Yep. I would only add that someone's enjoyment of the story can be affected by too many plot contrivances. A person is liable to be more forgiving of one or two than they are five or six. If there are too many, anyone's eyes will start rolling. The only variable is personal tolerance.
 
The only variable is personal tolerance.

Which is, in fact, a tremendous variable.

I watched "Balance Of Terror" today - one of my favorite Trek episodes, somewhere in my top twenty for TOS - with a very observant and much younger person who'd not seen it before. This person was so full of questions this afternoon about the specific dialogue and logic of the story for which there are no good answers other than interior and manufactured "Trek logic" that I was a little exasperated.

Oh, and she called out the husband-to-be as dead-by-the-end on his first appearence in the teaser - by any modern standard that stuff is so cliche and so telegraphed in the episode that I guess it's hard to miss.

By the time we got to the part where everyone turned off the noisemakers and lights on the bridge so as not to alert people on another spaceship somewhere many kilometers off in the vacuum of space as to their whereabouts I knew it was a lost cause. I accepted that I'm predisposed not even to see the incongruities, illogic and silliness of the TOS episodes that I consider good.

And this person wasn't even hostile to the thing - she kind of enjoyed it. When I explained that it was copied from a destroyer-versus-submarine story some of the nonsense in the story immediately fell into place for her.
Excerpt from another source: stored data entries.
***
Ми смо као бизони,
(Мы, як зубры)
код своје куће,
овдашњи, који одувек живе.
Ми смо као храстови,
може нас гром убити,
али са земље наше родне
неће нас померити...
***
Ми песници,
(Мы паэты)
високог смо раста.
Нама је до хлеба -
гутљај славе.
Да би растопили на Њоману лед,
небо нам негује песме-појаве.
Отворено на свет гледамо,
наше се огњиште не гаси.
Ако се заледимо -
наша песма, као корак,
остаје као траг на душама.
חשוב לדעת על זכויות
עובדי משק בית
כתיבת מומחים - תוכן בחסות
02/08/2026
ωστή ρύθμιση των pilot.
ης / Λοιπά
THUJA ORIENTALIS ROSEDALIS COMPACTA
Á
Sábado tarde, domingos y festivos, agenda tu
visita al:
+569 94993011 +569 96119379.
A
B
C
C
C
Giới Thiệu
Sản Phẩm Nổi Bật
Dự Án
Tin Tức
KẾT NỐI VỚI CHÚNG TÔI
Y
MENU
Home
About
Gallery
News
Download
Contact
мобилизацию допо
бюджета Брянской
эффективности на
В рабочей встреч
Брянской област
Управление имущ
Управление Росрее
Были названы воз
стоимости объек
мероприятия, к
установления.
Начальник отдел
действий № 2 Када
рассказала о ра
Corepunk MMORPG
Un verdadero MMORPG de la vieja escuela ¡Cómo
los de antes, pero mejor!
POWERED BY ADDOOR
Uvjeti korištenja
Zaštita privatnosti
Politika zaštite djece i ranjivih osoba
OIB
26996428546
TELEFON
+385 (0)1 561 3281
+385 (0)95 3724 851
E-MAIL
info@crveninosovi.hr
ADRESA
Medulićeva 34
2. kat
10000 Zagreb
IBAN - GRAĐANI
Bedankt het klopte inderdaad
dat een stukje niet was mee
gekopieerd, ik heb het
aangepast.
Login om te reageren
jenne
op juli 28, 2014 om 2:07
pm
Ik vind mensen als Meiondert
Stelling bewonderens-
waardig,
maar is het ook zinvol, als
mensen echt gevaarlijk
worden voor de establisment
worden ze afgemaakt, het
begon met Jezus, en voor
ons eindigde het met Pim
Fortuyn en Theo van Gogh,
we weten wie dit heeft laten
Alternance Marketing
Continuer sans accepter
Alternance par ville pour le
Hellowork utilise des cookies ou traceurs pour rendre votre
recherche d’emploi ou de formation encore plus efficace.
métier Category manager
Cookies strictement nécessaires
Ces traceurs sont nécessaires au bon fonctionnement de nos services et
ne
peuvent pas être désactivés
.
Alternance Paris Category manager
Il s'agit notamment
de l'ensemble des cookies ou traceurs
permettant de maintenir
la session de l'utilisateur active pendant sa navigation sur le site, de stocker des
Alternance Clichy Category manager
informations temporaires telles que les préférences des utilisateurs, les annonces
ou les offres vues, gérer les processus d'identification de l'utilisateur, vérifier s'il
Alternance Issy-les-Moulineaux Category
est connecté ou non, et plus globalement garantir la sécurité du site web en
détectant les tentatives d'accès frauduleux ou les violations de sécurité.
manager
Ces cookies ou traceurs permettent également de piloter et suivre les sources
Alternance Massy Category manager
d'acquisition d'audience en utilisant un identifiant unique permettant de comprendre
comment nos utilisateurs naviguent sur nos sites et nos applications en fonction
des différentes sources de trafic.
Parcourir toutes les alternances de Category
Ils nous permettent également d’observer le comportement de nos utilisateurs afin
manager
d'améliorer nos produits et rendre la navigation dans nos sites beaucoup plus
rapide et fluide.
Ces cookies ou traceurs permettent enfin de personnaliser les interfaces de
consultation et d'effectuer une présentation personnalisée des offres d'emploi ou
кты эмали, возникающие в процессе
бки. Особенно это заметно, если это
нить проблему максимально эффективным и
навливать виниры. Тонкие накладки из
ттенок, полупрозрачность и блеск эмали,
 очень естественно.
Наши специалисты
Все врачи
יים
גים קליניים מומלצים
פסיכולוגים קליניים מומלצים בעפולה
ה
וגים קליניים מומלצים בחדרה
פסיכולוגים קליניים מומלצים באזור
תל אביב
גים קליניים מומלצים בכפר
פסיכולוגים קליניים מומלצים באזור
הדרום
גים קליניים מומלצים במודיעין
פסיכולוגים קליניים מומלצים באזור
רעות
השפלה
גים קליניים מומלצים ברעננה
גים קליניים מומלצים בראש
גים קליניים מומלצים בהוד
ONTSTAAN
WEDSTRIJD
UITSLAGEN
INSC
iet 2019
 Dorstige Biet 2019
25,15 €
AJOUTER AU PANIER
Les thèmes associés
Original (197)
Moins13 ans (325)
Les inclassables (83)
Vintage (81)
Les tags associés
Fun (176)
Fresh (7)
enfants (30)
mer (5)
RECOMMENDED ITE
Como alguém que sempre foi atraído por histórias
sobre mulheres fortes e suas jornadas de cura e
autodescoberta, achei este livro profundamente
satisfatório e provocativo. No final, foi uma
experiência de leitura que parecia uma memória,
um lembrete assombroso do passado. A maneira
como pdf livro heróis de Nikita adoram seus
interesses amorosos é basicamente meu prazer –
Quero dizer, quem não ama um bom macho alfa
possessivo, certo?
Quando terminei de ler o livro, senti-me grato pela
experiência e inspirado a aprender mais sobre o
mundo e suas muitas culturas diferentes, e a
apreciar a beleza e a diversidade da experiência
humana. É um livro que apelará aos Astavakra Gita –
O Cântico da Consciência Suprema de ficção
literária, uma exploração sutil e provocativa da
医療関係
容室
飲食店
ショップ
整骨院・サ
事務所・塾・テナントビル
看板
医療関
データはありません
And in any event she said that an alien being named "Nero" made more sense having seen centurions and a guy named "Decius" running around on the bird-of-prey in this one. :lol:
 
We forgive these things because we are enjoying the telling of the story.

If we are not enjoying the telling (or dramatization, etc.), for whatever reason, then flaws will be magnified in our perception.

And that principle explains the attitudes of both the folks who think that Trek XI has a fine story and those who think the story is badly told.

Absolutely Right (TM).

Trek XI is still a mediocre movie, though. ;)
 
We forgive these things because we are enjoying the telling of the story.

If we are not enjoying the telling (or dramatization, etc.), for whatever reason, then flaws will be magnified in our perception.

And that principle explains the attitudes of both the folks who think that Trek XI has a fine story and those who think the story is badly told.

Absolutely Right (TM).

Trek XI is still a mediocre movie, though.

It's great, actually...well, okay, it's better than most all of the other Trek movies. I suppose it's possible to accomplish that and still be mediocre, but I'm fond of a number of them anyway.